Sunday, April 16, 2006

Carrying His Own Skin

The crowd was silent
Reading the poems of Baudelaire.
Suddenly, completely unpremeditated,
They lurch forward, in unison,
And sing the National Anthem.



"The problem of hollowness, then, of a-Voidance, is really one of secondary satisfactions, the attempt to find substitutes for a primary satisfaction of wholeness that somehow got lost leaving a large gap in its place. The British novelist John Fowles calls this emptiness the 'nemo' which he describes as an anti-ego, a state of being nobody. "Nobody wants to be a nobody," writes Fowles. "All our acts are partly devised to fill or to mark the emptiness we feel at the core.""
from COMING TO OUR SENSES by Morris Berman

"... there is a way of going about enterprise, particularly as it applies to creativity, in which the activity is preceded by wholeness, rather than being a frantic attempt to achieve it. This frantic approach to life is not inevitable; we really don't have to spend our lives chasing ecstasy in an effort to shut down the nemo [nemo: a feeling of hollowness, an anti-ego, a state of being nobody].”
from Coming To Our Senses : Body and Spirit in the Hidden History of the West -
Morris Berman (Unwin Hyman, 1990, page 316)

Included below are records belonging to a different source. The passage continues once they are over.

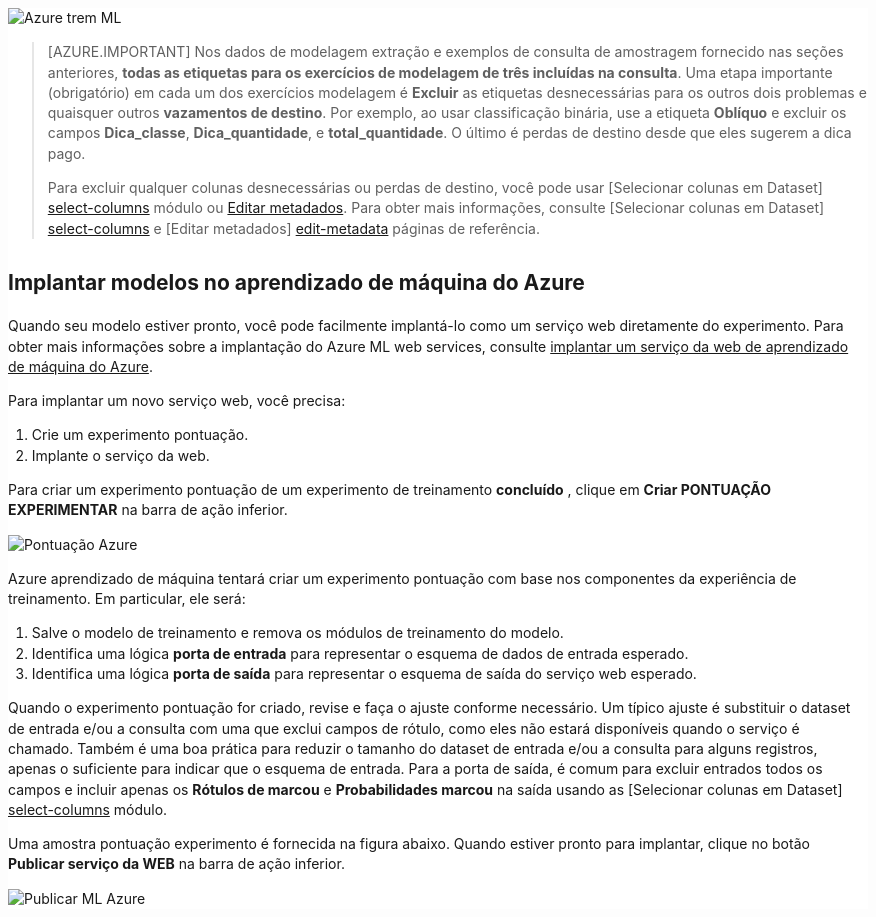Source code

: ![Azure trem ML][10]

> [AZURE.IMPORTANT] Nos dados de modelagem extração e exemplos de consulta de amostragem fornecido nas seções anteriores, **todas as etiquetas para os exercícios de modelagem de três incluídas na consulta**. Uma etapa importante (obrigatório) em cada um dos exercícios modelagem é **Excluir** as etiquetas desnecessárias para os outros dois problemas e quaisquer outros **vazamentos de destino**. Por exemplo, ao usar classificação binária, use a etiqueta **Oblíquo** e excluir os campos **Dica\_classe**, **Dica\_quantidade**, e **total\_quantidade**. O último é perdas de destino desde que eles sugerem a dica pago.
>
> Para excluir qualquer colunas desnecessárias ou perdas de destino, você pode usar [Selecionar colunas em Dataset] [ select-columns] módulo ou [Editar metadados][edit-metadata]. Para obter mais informações, consulte [Selecionar colunas em Dataset] [ select-columns] e [Editar metadados] [ edit-metadata] páginas de referência.

## <a name="mldeploy"></a>Implantar modelos no aprendizado de máquina do Azure

Quando seu modelo estiver pronto, você pode facilmente implantá-lo como um serviço web diretamente do experimento. Para obter mais informações sobre a implantação do Azure ML web services, consulte [implantar um serviço da web de aprendizado de máquina do Azure](machine-learning-publish-a-machine-learning-web-service.md).

Para implantar um novo serviço web, você precisa:

1. Crie um experimento pontuação.
2. Implante o serviço da web.

Para criar um experimento pontuação de um experimento de treinamento **concluído** , clique em **Criar PONTUAÇÃO EXPERIMENTAR** na barra de ação inferior.

![Pontuação Azure][18]

Azure aprendizado de máquina tentará criar um experimento pontuação com base nos componentes da experiência de treinamento. Em particular, ele será:

1. Salve o modelo de treinamento e remova os módulos de treinamento do modelo.
2. Identifica uma lógica **porta de entrada** para representar o esquema de dados de entrada esperado.
3. Identifica uma lógica **porta de saída** para representar o esquema de saída do serviço web esperado.

Quando o experimento pontuação for criado, revise e faça o ajuste conforme necessário. Um típico ajuste é substituir o dataset de entrada e/ou a consulta com uma que exclui campos de rótulo, como eles não estará disponíveis quando o serviço é chamado. Também é uma boa prática para reduzir o tamanho do dataset de entrada e/ou a consulta para alguns registros, apenas o suficiente para indicar que o esquema de entrada. Para a porta de saída, é comum para excluir entrados todos os campos e incluir apenas os **Rótulos de marcou** e **Probabilidades marcou** na saída usando as [Selecionar colunas em Dataset] [ select-columns] módulo.

Uma amostra pontuação experimento é fornecida na figura abaixo. Quando estiver pronto para implantar, clique no botão **Publicar serviço da WEB** na barra de ação inferior.

![Publicar ML Azure][11]


[1]: ./media/machine-learning-data-science-process-sqldw-walkthrough/sql-walkthrough_26_1.png
[2]: ./media/machine-learning-data-science-process-sqldw-walkthrough/sql-walkthrough_28_1.png
[3]: ./media/machine-learning-data-science-process-sqldw-walkthrough/sql-walkthrough_35_1.png
[4]: ./media/machine-learning-data-science-process-sqldw-walkthrough/sql-walkthrough_36_1.png
[5]: ./media/machine-learning-data-science-process-sqldw-walkthrough/sql-walkthrough_39_1.png
[6]: ./media/machine-learning-data-science-process-sqldw-walkthrough/sql-walkthrough_42_1.png
[7]: ./media/machine-learning-data-science-process-sqldw-walkthrough/sql-walkthrough_44_1.png
[8]: ./media/machine-learning-data-science-process-sqldw-walkthrough/sql-walkthrough_46_1.png
[9]: ./media/machine-learning-data-science-process-sqldw-walkthrough/sql-walkthrough_71_1.png
[10]: ./media/machine-learning-data-science-process-sqldw-walkthrough/azuremltrain.png
[11]: ./media/machine-learning-data-science-process-sqldw-walkthrough/azuremlpublish.png
[12]: ./media/machine-learning-data-science-process-sqldw-walkthrough/ssmsconnect.png
[13]: ./media/machine-learning-data-science-process-sqldw-walkthrough/executescript.png
[14]: ./media/machine-learning-data-science-process-sqldw-walkthrough/sqlserverproperties.png
[15]: ./media/machine-learning-data-science-process-sqldw-walkthrough/sqldefaultdirs.png
[16]: ./media/machine-learning-data-science-process-sqldw-walkthrough/bulkimport.png
[17]: ./media/machine-learning-data-science-process-sqldw-walkthrough/amlreader.png
[18]: ./media/machine-learning-data-science-process-sqldw-walkthrough/amlscoring.png
[19]: ./media/machine-learning-data-science-process-sqldw-walkthrough/ps_download_scripts.png
[20]: ./media/machine-learning-data-science-process-sqldw-walkthrough/ps_load_data.png
[21]: ./media/machine-learning-data-science-process-sqldw-walkthrough/azcopy-overwrite.png
[22]: ./media/machine-learning-data-science-process-sqldw-walkthrough/ipnb-service-aml-1.png
[23]: ./media/machine-learning-data-science-process-sqldw-walkthrough/ipnb-service-aml-2.png
[24]: ./media/machine-learning-data-science-process-sqldw-walkthrough/ipnb-service-aml-3.png
[25]: ./media/machine-learning-data-science-process-sqldw-walkthrough/ipnb-service-aml-4.png
[26]: ./media/machine-learning-data-science-process-sqldw-walkthrough/tip_class_hist_1.png
[edit-metadata]: https://msdn.microsoft.com/library/azure/370b6676-c11c-486f-bf73-35349f842a66/
[select-columns]: https://msdn.microsoft.com/library/azure/1ec722fa-b623-4e26-a44e-a50c6d726223/
[import-data]: https://msdn.microsoft.com/library/azure/4e1b0fe6-aded-4b3f-a36f-39b8862b9004/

"Next to her hung a further small picture, showing a saint carrying his own skin.”
-- Robert Aickman (The Cicerones)

"Her pillow sounded hollow with notes and knockings, notes and knockings you hear in condemned rooms.”
--Elizabeth Bowen (No. 16)

""WHAT do you call him? Nemo?" says Mr. Tulkinghorn.
"Nemo, sir. Here it is. Forty-two folio. Given out on the Wednesday night at eight o`clock, brought in on the Thursday morning at half after nine.""
-- Charles Dickens (Bleak House)

Des says:
In my fifties looking back at the fifties...
Excitedly waiting for the Beano comic to drop on my doormat every Thursday, the smell of its pages, the stationery smell of newsagents in those days, the smell of books in general, uniform fifties library books (which drabness seemed to accentuate the delights emerging from the print within), my Mum making me wear waterproof leggings when it rained, being able to scribble stories in pencil, using plasticene, throwing bean-bags about in PE, sitting on bristly PE mats, fuzzy grey pictures on the TV screen which, on some evenings, were indecipherable... and arcade amusements on Walton-on-Naze Pier: hand-cranked cranes that could never quite grapple with the pack of cigs wrapped round with a brown ten bob note, pinballs without flippers, ghost house tableau where a coin would produce a skeleton out of the cupboard, silver balls spinning round vertically into the lose and win holes, the win giving you another turn, the lose losing you your coin. More lose holes than win. A lesson for life?